Memilih model pembelajaran yang tepat adalah salah satu langkah yang diambil oleh guru dalam upaya meningkatkan prestasi belajar siswa. Selain itu, pemilihan model yang tepat dalam pembelajaran merupakan imbas dari perubahan kurikulum. Perubahan kurikulum menuntut guru untuk melakukan perubahan dan inovasi dalam pembelajarannya di kelas seperti penggunaan pendekatan belajar, model pembelajaran dan metode mengajar. Guru yang dahulu menerapkan model pembelajaran secara konvensional yang berpusat pada guru dituntut untuk melakukan perubahan dalam pembelajarannya dengan menggunakan model pembelajaran yang lebih mengutamakan keaktifan siswanya.

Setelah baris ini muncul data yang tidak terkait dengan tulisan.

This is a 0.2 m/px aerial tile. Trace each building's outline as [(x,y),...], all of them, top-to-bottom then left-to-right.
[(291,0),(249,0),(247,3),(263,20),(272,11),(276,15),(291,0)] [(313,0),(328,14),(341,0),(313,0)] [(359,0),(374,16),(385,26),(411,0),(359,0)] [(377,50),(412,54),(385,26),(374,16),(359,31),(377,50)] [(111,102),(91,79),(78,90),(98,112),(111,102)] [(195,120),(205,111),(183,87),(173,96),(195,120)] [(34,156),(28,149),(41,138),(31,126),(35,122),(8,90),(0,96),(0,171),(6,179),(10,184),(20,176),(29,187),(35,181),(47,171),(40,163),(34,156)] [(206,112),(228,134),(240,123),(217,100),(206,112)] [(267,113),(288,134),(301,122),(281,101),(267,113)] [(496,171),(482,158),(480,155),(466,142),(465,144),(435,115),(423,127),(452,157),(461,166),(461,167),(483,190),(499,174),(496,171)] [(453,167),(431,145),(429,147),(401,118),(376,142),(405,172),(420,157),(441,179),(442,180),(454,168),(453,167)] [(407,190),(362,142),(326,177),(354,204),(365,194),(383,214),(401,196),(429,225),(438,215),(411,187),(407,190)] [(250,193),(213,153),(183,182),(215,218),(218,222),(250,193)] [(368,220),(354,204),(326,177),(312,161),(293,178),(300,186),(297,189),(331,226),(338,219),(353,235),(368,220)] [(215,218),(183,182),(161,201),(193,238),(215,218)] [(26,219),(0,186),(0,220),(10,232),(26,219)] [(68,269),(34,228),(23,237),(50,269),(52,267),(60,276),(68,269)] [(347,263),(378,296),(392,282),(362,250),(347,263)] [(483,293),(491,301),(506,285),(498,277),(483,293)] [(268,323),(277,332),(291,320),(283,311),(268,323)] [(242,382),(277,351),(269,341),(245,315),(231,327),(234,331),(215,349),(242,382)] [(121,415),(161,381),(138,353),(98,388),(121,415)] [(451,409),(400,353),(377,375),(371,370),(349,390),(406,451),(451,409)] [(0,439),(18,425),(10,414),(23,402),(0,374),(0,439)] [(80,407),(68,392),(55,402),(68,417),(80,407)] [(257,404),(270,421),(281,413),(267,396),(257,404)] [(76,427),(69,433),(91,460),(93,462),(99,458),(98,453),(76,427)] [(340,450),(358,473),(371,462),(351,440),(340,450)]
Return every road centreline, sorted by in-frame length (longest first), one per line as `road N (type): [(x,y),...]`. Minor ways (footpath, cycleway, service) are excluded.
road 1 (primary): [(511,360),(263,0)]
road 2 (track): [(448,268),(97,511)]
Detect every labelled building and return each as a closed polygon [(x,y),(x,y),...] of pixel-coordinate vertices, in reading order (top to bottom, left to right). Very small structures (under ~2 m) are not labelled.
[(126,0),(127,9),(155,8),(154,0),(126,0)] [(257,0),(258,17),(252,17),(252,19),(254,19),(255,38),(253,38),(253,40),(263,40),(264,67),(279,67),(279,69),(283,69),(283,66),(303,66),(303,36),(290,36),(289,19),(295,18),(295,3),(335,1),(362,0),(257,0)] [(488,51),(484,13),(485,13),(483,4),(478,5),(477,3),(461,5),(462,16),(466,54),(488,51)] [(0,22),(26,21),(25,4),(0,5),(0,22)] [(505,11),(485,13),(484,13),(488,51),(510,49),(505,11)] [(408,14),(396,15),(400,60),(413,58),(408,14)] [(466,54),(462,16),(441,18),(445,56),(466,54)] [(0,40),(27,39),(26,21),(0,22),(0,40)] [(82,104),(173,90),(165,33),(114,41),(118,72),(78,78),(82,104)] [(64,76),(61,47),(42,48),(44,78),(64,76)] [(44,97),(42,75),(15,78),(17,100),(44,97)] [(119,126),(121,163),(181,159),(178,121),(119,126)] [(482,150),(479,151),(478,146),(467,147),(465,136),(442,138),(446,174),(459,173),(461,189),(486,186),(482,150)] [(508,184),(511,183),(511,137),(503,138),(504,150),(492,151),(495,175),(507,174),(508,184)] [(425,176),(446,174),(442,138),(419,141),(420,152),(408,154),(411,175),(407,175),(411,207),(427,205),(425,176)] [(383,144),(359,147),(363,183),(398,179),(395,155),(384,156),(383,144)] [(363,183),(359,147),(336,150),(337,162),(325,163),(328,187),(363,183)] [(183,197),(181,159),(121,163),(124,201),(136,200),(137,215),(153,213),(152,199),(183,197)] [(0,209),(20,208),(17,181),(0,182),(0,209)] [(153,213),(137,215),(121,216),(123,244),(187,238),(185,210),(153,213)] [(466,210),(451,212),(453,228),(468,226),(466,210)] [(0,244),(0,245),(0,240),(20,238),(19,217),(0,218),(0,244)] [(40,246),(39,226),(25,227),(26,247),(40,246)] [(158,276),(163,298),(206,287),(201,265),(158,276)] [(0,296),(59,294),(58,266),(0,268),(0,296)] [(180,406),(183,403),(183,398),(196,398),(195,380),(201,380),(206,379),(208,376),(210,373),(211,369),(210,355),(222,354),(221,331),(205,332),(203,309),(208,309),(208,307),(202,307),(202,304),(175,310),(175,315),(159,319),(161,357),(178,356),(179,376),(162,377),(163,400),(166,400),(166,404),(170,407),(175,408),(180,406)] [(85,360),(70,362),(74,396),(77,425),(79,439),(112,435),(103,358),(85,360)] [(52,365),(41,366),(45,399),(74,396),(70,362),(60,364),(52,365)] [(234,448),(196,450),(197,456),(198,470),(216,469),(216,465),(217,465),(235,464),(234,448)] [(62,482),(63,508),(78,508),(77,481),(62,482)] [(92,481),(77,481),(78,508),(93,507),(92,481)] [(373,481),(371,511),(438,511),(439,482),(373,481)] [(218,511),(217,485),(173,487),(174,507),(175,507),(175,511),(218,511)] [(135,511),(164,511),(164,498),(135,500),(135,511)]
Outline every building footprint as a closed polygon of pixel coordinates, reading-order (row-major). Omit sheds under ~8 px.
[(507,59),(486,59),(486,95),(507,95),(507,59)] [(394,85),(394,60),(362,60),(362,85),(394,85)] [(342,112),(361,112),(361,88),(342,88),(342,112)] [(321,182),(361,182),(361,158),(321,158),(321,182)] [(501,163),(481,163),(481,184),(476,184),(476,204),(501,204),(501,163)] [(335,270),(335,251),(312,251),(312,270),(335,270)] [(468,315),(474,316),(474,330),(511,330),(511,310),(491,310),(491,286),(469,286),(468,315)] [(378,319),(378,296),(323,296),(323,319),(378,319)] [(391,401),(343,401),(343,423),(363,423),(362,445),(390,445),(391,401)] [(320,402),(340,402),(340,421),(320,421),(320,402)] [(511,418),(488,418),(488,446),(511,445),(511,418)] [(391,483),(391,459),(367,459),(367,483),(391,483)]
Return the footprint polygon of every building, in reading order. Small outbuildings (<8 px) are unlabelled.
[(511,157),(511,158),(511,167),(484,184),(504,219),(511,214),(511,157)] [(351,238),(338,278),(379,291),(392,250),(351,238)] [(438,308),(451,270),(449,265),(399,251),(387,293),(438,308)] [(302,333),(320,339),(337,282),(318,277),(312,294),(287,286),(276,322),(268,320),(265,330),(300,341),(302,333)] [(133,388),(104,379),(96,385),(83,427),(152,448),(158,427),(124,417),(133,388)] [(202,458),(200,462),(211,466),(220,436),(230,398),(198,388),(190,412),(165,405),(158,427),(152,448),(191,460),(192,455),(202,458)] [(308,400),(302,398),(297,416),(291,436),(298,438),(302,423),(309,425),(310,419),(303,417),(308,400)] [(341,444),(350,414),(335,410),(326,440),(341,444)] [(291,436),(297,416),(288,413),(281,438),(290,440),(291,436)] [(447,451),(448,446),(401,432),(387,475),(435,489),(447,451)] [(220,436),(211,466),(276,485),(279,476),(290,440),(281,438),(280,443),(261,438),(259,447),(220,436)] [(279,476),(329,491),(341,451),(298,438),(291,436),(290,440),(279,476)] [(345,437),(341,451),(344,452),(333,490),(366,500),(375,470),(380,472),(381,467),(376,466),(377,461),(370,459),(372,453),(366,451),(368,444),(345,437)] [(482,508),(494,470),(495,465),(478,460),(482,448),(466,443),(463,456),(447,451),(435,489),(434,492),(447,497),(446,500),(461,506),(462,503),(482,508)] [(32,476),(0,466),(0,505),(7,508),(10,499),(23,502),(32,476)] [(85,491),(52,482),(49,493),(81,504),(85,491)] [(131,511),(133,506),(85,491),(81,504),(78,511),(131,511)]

Model Pembelajaran Kooperatif Tipe Group Investigation adalah merupakan salah satu dari beberapa pendekatan pembelajaran yang dapat merubah cara pembelajaran yang konvensional. Dimana dalam pendekatan ini tidak hanya menuntut guru yang banyak berkreatifitas, tetapi justru menuntut siswa yang banyak melakukan aktivitas dalam proses pembelajaran.
Model Group Investigation dapat juga dilakukan dalam pembelajaran pendidikan kewarganegaraan karena pelajaran tersebut tidak lagi memuat materi yang bersifat normatif, melainkan sudah berupa konsep, dengan harapan melalui model Group Investigation peserta didik akan dapat meningkatkan hasil belajarnya. Berdasarkan latar belakang inilah penulis tertarik untuk melakukan penelitian ini.